While definitely a small p prog rock album, "Labyrinth" is decent for its era, and has a reasonable ratio of good tunes to clunkers. It's really 2.5 stars, rounded down because the only really distinct feature of this band in 1984 was the gender of its talented singer, and prog bands should show a little more pizzazz than that.

Review by ClemofNazareth
3 stars I don't know much about this band, but it seems likely that guitarist Martin Schneider- Weldert had some sort of relationship with band singer Marion Weldert. The fact he's gone on this, the band's second and final album, probably means something happened to that relationship. Maybe not, and don't quote me but it makes sense.

The band has also changed labels, from Heute to Ohrwurm Records, which I also don't know much about but a quick check tells me they were issuing mostly electronica music at the time. Neither label appears to have been very big, and frankly this band doesn't make sense embedded in either label's catalog. In any case there seems to have been a very conscious shift away from progressive music between the band's first and second albums. Makes sense given the times (mid-80s).

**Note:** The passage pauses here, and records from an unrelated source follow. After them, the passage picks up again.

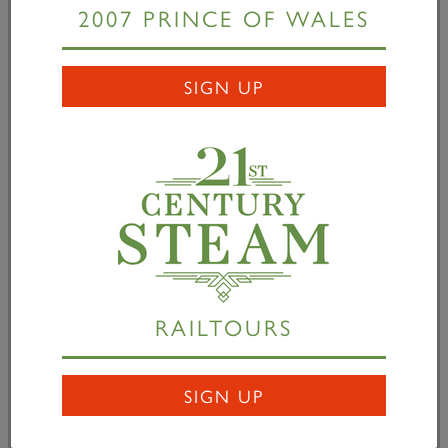
2007 PRINCE OF WALES
READ MORE
SIGN UP
RAILTOURS
Queen Elizabeth II 1926-
SIGN UP
2022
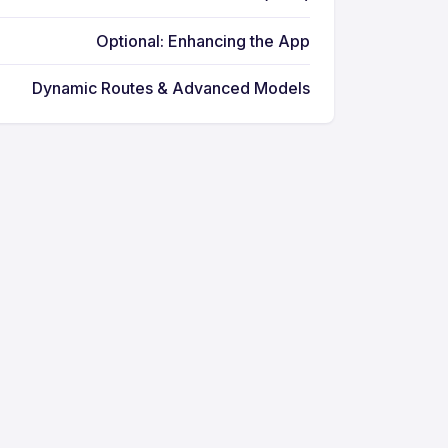
Optional: Enhancing the App
Dynamic Routes & Advanced Models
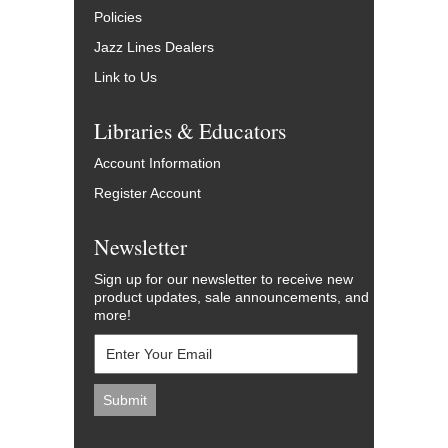
Policies
Jazz Lines Dealers
Link to Us
Libraries & Educators
Account Information
Register Account
Newsletter
Sign up for our newsletter to receive new
product updates, sale announcements, and
more!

Singer Marion Weldert is much more prominent on this record than the first, and she has also switched to singing in English rather than her native German. The music is also considerably more commercial than the first record with shorter tracks more vocally focused, simple rhythms and plenty of guitar arpeggios on songs like "Out of Sight" and "Gipsy's Campsite". Drummer Jürgen Schiaschter has also replaced Christoph Imler and his style is pure arena-rock. The guitar and drum work on songs like "Lass Mich Aus" are in more of the Neue Deutsche Welle style than the more symphonic structures on the band's debut record. There's also the obligatory rock ballad ("No More to Say"), a languid and partially acoustic folksy number ("Harvest") that does sound a bit like the original band, and a bombasticly spacious arena rock number with "Bygone Song".

The second half of the album is closer to progressive rock than the first, but honestly this is not really any more progressive or symphonic than most of the rest of the music being pushed out in the early and mid eighties. The one bright spot comes from Peter Laubmeier's piano, which is as exquisite and beautiful here as on the first record, particularly on "Gutes Nachtlied" where Weldert reverts to German for the vocal parts.

This album has never been reissued on CD as far as I know, and it isn't all that easy to find today. There's probably good reason why the new generation of progressive labels have avoided remastering and re-releasing it, mostly because it really isn't all that great of an album. The music is pretty decent, but nothing that a hundred other bands weren't already doing at the time.

I can't say as this record is worth seeking out unless you are a real fan of the band or just a curious collector with deep pockets. That said, the music is decent enough that two stars seems to be an undeserved insult, so in consideration of the relative standards of the time period in which it was recorded I'll go with three stars, but only a mild recommendation.